Figure 12-3 File Visibility Granted to Trustees

These differences in access control approaches can become problems when you try to share files between NCP users and Linux users that rely on the POSIX rights for their access (Local, SSH, and Samba users). In order for the Linux/POSIX users to access files, they need to be granted read and execute (r and x) rights through the group and other mode bits for subdirectories along the path up to the root of the volume. This gives them the right to see and read all files in those directories up to the root. This is unlike NCP rights on NetWare, where users see only the subdirectory path to the locations where they have been granted trustee rights. For shared volumes, NetWare users should be aware that Linux/POSIX users might have more rights to files and subdirectories than NCP users do.
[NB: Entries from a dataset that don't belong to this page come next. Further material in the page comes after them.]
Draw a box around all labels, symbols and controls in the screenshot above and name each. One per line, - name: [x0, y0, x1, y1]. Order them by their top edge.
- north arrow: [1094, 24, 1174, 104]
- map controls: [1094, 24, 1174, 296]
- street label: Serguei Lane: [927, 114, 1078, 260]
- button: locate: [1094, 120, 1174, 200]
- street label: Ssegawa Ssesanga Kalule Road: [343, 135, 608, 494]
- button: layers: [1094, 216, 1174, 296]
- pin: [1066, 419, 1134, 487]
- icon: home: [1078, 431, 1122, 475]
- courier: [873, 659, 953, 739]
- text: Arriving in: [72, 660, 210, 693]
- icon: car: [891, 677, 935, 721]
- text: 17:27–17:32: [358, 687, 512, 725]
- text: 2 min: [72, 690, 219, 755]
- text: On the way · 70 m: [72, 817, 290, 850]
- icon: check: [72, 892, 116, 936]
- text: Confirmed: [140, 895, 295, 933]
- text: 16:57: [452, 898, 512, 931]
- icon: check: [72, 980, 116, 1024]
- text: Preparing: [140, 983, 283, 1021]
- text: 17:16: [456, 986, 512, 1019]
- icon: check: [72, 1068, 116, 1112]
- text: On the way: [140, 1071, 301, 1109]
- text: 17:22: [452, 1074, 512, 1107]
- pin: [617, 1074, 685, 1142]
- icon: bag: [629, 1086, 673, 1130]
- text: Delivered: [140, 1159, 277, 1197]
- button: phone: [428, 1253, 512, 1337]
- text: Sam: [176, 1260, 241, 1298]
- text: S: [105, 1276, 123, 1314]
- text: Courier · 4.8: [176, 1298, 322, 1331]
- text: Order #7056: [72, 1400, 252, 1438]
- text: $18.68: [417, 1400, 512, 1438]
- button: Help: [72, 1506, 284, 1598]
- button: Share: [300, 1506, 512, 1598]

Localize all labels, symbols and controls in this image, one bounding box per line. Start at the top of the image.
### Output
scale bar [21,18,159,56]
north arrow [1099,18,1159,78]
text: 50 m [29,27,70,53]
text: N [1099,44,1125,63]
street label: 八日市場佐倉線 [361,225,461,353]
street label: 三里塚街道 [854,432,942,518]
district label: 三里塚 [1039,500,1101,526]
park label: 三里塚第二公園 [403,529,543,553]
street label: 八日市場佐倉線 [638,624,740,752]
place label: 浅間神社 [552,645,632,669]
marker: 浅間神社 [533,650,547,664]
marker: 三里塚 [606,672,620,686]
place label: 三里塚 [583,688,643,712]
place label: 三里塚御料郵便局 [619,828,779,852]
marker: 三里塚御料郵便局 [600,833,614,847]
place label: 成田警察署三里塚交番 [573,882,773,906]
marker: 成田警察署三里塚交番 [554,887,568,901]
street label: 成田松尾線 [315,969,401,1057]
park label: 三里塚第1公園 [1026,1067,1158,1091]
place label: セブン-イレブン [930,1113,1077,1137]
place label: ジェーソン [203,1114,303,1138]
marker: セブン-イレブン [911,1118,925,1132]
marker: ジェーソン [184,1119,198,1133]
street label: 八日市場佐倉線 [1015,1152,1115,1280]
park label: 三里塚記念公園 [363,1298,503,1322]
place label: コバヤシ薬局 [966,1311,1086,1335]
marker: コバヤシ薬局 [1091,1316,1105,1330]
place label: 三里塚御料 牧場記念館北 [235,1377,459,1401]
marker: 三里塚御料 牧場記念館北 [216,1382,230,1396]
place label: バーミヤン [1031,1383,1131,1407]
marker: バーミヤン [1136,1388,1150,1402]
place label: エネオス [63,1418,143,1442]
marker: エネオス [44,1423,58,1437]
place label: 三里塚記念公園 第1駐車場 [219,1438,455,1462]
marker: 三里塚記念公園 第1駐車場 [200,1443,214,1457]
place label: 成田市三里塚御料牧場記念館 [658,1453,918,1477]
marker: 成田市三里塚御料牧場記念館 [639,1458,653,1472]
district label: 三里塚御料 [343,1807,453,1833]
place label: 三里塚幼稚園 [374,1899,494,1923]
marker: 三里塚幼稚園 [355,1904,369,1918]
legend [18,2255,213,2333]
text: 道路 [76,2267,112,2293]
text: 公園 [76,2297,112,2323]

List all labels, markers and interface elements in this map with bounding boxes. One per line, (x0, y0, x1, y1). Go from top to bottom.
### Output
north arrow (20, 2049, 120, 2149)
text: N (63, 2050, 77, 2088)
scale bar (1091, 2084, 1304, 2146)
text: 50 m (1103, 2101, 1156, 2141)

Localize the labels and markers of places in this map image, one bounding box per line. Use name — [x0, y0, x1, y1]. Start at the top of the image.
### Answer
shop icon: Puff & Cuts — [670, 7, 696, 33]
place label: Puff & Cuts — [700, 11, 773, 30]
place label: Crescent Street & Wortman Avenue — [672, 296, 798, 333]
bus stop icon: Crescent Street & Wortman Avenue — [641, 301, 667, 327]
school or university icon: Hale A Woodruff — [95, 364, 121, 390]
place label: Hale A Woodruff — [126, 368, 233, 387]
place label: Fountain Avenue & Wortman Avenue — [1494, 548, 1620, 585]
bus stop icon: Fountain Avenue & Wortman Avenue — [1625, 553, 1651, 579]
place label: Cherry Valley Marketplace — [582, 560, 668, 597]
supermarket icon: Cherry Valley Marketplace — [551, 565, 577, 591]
Because the NetWare model is secure/private until granted specific rights, all files and subdirectories created by NCP clients have the following POSIX security permissions:

This way, by default, the only people who can access a file or subdirectory from a LINUX environment are root and the creator of the file or subdirectory. An option is included with OES that lets a volume be configured such that the permissions (GID and mode bits) are inherited from the parent directory. This lets shared areas be more easily created and managed. This option is not enabled by default. The more secure model of the OES release is still the default. See Section 10.8, Configuring Inherit POSIX Permissions for an NCP Volume for information on how to enable or disable this option.

Because NSS is not a POSIX file system, NSS rights don’t behave like standard POSIX rights. NSS volumes keep track of trustee assignments; all trustee assignments are synchronized between NCP and NSS. For NSS volumes, access is based on trustee rights for the user (UID) rather than the permissions (UID, GID, and mode bits). This makes things simpler because Linux/POSIX-based users (Local, SSH, and Samba) do not have more rights than the same user would have if he were accessing files through NCP. This makes NSS easier to manage.